Source texts of formatted documents:
*****
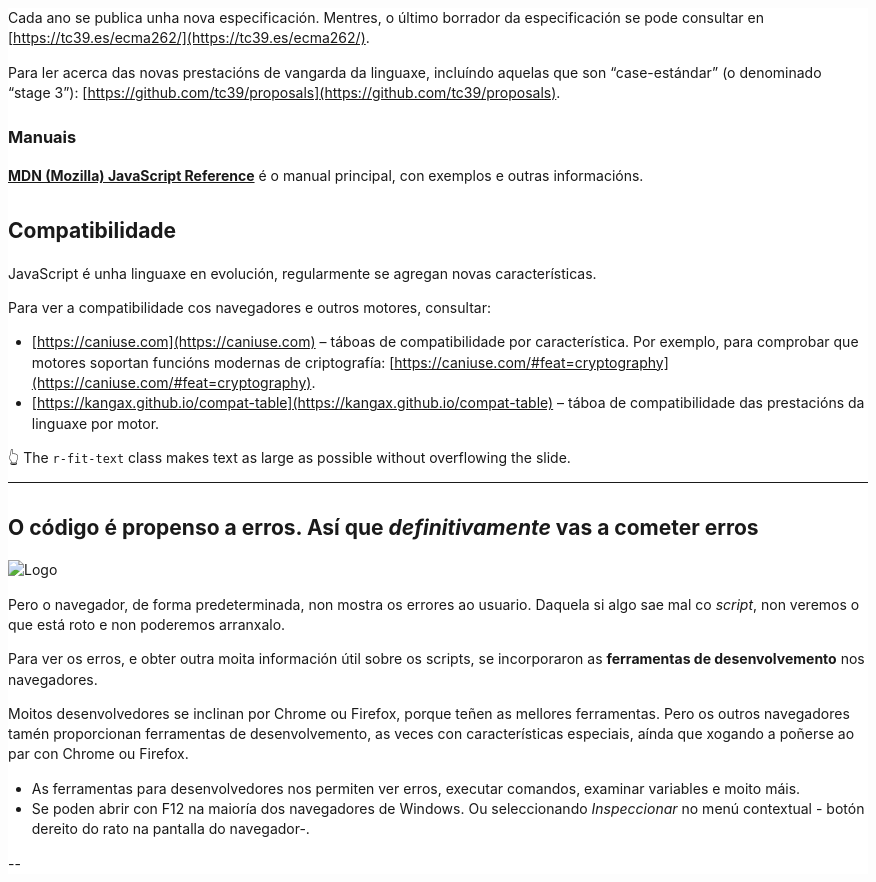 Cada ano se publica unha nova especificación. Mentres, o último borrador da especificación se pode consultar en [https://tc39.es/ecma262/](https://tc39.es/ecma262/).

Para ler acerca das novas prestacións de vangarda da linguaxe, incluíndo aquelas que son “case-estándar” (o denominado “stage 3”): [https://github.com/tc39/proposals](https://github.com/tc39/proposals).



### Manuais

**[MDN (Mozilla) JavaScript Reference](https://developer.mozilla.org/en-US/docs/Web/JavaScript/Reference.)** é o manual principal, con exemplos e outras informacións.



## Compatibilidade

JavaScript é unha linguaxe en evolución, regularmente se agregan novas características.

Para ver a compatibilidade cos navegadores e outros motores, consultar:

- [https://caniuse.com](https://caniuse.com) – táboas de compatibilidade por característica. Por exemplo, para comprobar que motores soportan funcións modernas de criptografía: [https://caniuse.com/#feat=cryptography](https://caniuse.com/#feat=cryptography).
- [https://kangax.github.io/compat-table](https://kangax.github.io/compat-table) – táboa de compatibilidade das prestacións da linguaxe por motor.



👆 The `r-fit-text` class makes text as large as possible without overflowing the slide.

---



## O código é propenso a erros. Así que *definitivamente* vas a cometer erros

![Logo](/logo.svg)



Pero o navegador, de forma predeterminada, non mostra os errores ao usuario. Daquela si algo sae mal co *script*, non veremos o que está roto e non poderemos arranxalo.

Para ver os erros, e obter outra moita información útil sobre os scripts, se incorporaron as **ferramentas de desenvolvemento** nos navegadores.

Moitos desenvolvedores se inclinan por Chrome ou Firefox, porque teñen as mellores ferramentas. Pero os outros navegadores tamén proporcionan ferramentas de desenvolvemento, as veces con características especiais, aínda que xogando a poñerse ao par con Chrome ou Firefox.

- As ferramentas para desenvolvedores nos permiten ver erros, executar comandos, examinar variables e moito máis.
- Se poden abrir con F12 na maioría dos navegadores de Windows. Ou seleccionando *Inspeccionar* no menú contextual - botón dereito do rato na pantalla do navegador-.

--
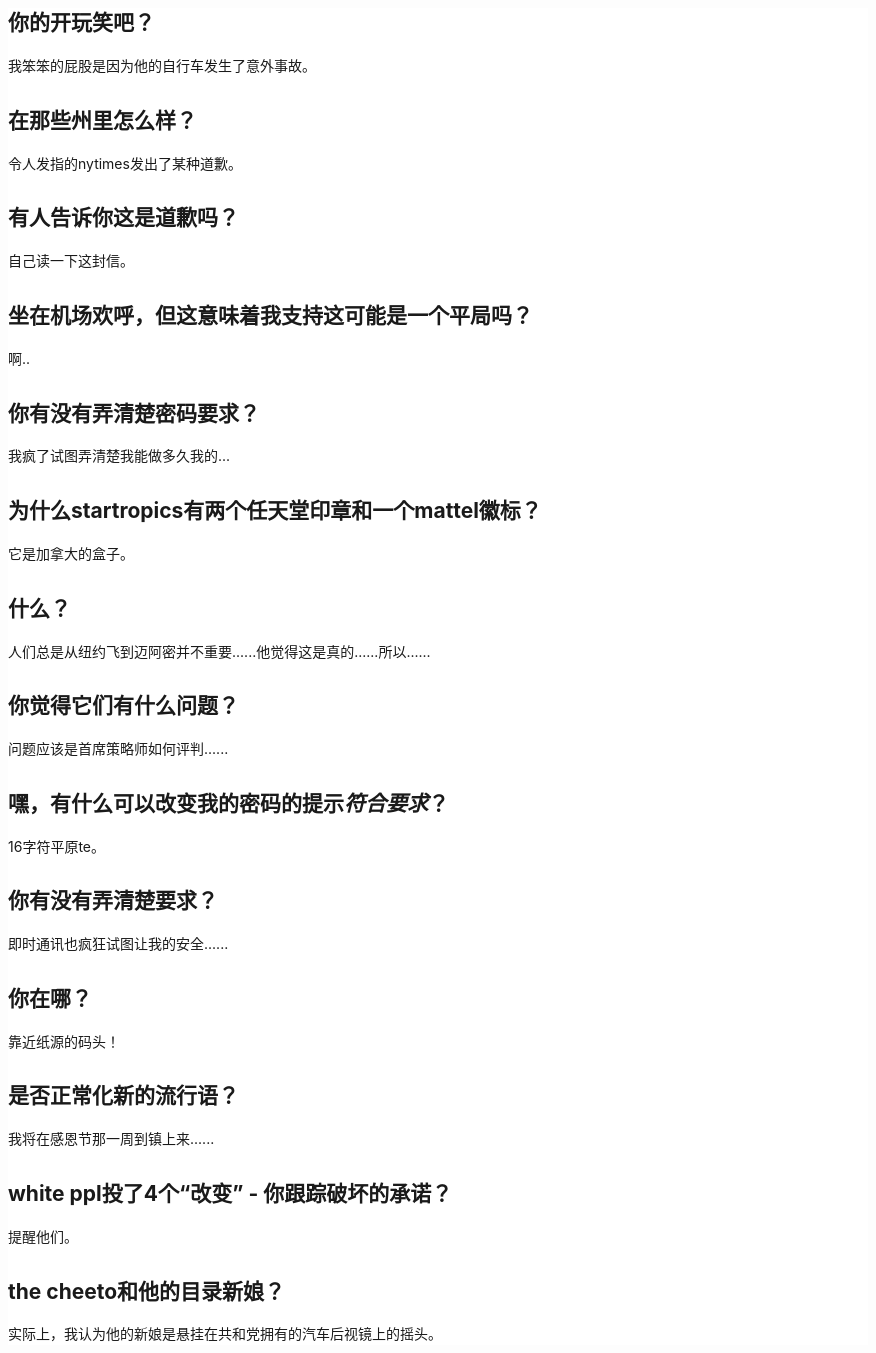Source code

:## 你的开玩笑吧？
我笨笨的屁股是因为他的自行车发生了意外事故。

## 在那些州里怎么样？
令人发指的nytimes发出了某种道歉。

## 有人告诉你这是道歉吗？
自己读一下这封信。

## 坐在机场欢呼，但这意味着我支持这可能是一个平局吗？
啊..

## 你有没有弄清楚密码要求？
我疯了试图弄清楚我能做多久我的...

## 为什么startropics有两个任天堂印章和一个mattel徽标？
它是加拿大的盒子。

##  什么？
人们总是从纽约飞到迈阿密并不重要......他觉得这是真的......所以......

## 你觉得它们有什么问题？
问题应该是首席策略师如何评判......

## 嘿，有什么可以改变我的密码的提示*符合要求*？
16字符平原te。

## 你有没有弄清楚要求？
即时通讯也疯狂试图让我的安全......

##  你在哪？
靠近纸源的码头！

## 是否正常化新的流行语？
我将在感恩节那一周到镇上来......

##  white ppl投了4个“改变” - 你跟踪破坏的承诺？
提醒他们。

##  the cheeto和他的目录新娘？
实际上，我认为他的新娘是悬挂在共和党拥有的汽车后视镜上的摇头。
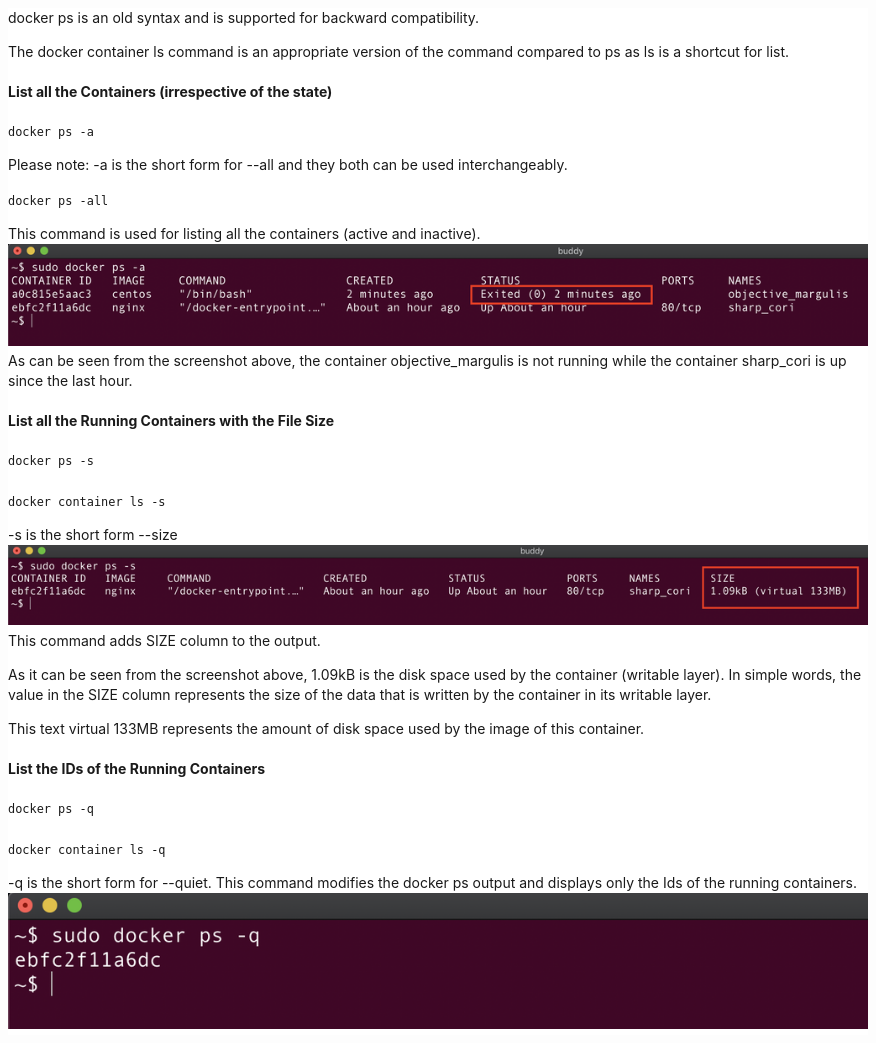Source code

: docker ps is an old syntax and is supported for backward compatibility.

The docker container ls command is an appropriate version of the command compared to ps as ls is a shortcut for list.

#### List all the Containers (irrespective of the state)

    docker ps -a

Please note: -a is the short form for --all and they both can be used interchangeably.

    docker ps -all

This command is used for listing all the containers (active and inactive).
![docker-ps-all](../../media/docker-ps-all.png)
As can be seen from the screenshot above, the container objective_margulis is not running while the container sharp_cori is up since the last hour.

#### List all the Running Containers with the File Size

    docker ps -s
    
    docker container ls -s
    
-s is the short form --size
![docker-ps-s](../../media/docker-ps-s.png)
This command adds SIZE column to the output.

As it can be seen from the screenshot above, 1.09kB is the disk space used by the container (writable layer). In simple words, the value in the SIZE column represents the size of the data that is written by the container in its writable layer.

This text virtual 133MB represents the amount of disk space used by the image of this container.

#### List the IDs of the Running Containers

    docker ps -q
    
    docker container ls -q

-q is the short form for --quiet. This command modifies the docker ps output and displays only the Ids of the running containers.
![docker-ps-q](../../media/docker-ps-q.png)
*****
Directions for this task: The copy you give must repeat each record character for character, but it must not include the pictures.

Task answer:
 Cada ano se publica unha nova especificación. Mentres, o último borrador da especificación se pode consultar en [https://tc39.es/ecma262/](https://tc39.es/ecma262/).

Para ler acerca das novas prestacións de vangarda da linguaxe, incluíndo aquelas que son “case-estándar” (o denominado “stage 3”): [https://github.com/tc39/proposals](https://github.com/tc39/proposals).



### Manuais

**[MDN (Mozilla) JavaScript Reference](https://developer.mozilla.org/en-US/docs/Web/JavaScript/Reference.)** é o manual principal, con exemplos e outras informacións.



## Compatibilidade

JavaScript é unha linguaxe en evolución, regularmente se agregan novas características.

Para ver a compatibilidade cos navegadores e outros motores, consultar:

- [https://caniuse.com](https://caniuse.com) – táboas de compatibilidade por característica. Por exemplo, para comprobar que motores soportan funcións modernas de criptografía: [https://caniuse.com/#feat=cryptography](https://caniuse.com/#feat=cryptography).
- [https://kangax.github.io/compat-table](https://kangax.github.io/compat-table) – táboa de compatibilidade das prestacións da linguaxe por motor.



👆 The `r-fit-text` class makes text as large as possible without overflowing the slide.

---



## O código é propenso a erros. Así que *definitivamente* vas a cometer erros

![Logo](/logo.svg)



Pero o navegador, de forma predeterminada, non mostra os errores ao usuario. Daquela si algo sae mal co *script*, non veremos o que está roto e non poderemos arranxalo.

Para ver os erros, e obter outra moita información útil sobre os scripts, se incorporaron as **ferramentas de desenvolvemento** nos navegadores.

Moitos desenvolvedores se inclinan por Chrome ou Firefox, porque teñen as mellores ferramentas. Pero os outros navegadores tamén proporcionan ferramentas de desenvolvemento, as veces con características especiais, aínda que xogando a poñerse ao par con Chrome ou Firefox.

- As ferramentas para desenvolvedores nos permiten ver erros, executar comandos, examinar variables e moito máis.
- Se poden abrir con F12 na maioría dos navegadores de Windows. Ou seleccionando *Inspeccionar* no menú contextual - botón dereito do rato na pantalla do navegador-.

--
Source code

:## 你的开玩笑吧？
我笨笨的屁股是因为他的自行车发生了意外事故。

## 在那些州里怎么样？
令人发指的nytimes发出了某种道歉。

## 有人告诉你这是道歉吗？
自己读一下这封信。

## 坐在机场欢呼，但这意味着我支持这可能是一个平局吗？
啊..

## 你有没有弄清楚密码要求？
我疯了试图弄清楚我能做多久我的...

## 为什么startropics有两个任天堂印章和一个mattel徽标？
它是加拿大的盒子。

##  什么？
人们总是从纽约飞到迈阿密并不重要......他觉得这是真的......所以......

## 你觉得它们有什么问题？
问题应该是首席策略师如何评判......

## 嘿，有什么可以改变我的密码的提示*符合要求*？
16字符平原te。

## 你有没有弄清楚要求？
即时通讯也疯狂试图让我的安全......

##  你在哪？
靠近纸源的码头！

## 是否正常化新的流行语？
我将在感恩节那一周到镇上来......

##  white ppl投了4个“改变” - 你跟踪破坏的承诺？
提醒他们。

##  the cheeto和他的目录新娘？
实际上，我认为他的新娘是悬挂在共和党拥有的汽车后视镜上的摇头。
Source code

: docker ps is an old syntax and is supported for backward compatibility.

The docker container ls command is an appropriate version of the command compared to ps as ls is a shortcut for list.

#### List all the Containers (irrespective of the state)

    docker ps -a

Please note: -a is the short form for --all and they both can be used interchangeably.

    docker ps -all

This command is used for listing all the containers (active and inactive).
![docker-ps-all](../../media/docker-ps-all.png)
As can be seen from the screenshot above, the container objective_margulis is not running while the container sharp_cori is up since the last hour.

#### List all the Running Containers with the File Size

    docker ps -s
    
    docker container ls -s
    
-s is the short form --size
![docker-ps-s](../../media/docker-ps-s.png)
This command adds SIZE column to the output.

As it can be seen from the screenshot above, 1.09kB is the disk space used by the container (writable layer). In simple words, the value in the SIZE column represents the size of the data that is written by the container in its writable layer.

This text virtual 133MB represents the amount of disk space used by the image of this container.

#### List the IDs of the Running Containers

    docker ps -q
    
    docker container ls -q

-q is the short form for --quiet. This command modifies the docker ps output and displays only the Ids of the running containers.
![docker-ps-q](../../media/docker-ps-q.png)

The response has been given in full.